[Stored items]
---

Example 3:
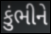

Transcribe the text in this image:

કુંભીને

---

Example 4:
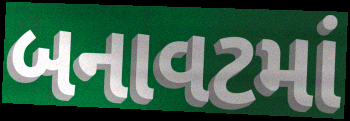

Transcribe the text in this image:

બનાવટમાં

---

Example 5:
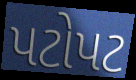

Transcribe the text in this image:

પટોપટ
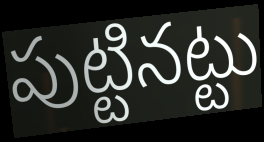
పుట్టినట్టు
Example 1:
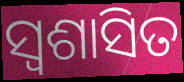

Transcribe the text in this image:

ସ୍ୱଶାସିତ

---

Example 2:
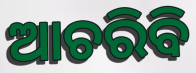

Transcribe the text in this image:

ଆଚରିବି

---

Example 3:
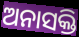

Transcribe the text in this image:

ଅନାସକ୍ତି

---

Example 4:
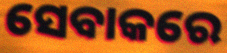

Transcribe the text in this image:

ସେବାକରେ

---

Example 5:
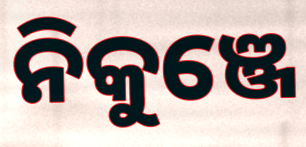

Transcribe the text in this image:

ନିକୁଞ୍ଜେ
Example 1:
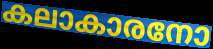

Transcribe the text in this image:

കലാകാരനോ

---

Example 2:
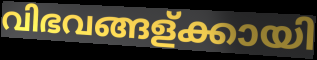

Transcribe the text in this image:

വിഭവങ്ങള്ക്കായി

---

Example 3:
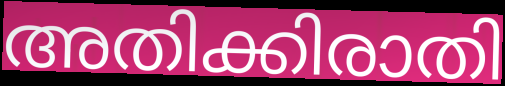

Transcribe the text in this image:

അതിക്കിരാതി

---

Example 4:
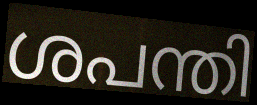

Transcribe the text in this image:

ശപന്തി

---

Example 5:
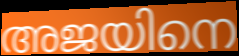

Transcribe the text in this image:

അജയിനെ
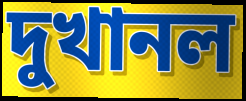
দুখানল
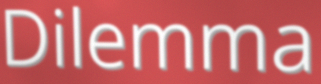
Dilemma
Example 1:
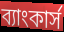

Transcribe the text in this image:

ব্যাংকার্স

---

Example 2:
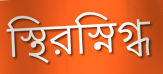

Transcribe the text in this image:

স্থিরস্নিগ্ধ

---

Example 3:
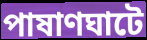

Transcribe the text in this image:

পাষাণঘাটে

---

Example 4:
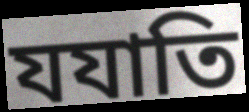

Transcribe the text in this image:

**Instructions for the task:** Word for word, return the records shown above without their pictures.

**Result for this task:**
---

Example 3:

Transcribe the text in this image:

કુંભીને

---

Example 4:

Transcribe the text in this image:

બનાવટમાં

---

Example 5:

Transcribe the text in this image:

પટોપટ
పుట్టినట్టు
Example 1:

Transcribe the text in this image:

ସ୍ୱଶାସିତ

---

Example 2:

Transcribe the text in this image:

ଆଚରିବି

---

Example 3:

Transcribe the text in this image:

ଅନାସକ୍ତି

---

Example 4:

Transcribe the text in this image:

ସେବାକରେ

---

Example 5:

Transcribe the text in this image:

ନିକୁଞ୍ଜେ
Example 1:

Transcribe the text in this image:

കലാകാരനോ

---

Example 2:

Transcribe the text in this image:

വിഭവങ്ങള്ക്കായി

---

Example 3:

Transcribe the text in this image:

അതിക്കിരാതി

---

Example 4:

Transcribe the text in this image:

ശപന്തി

---

Example 5:

Transcribe the text in this image:

അജയിനെ
দুখানল
Dilemma
Example 1:

Transcribe the text in this image:

ব্যাংকার্স

---

Example 2:

Transcribe the text in this image:

স্থিরস্নিগ্ধ

---

Example 3:

Transcribe the text in this image:

পাষাণঘাটে

---

Example 4:

Transcribe the text in this image:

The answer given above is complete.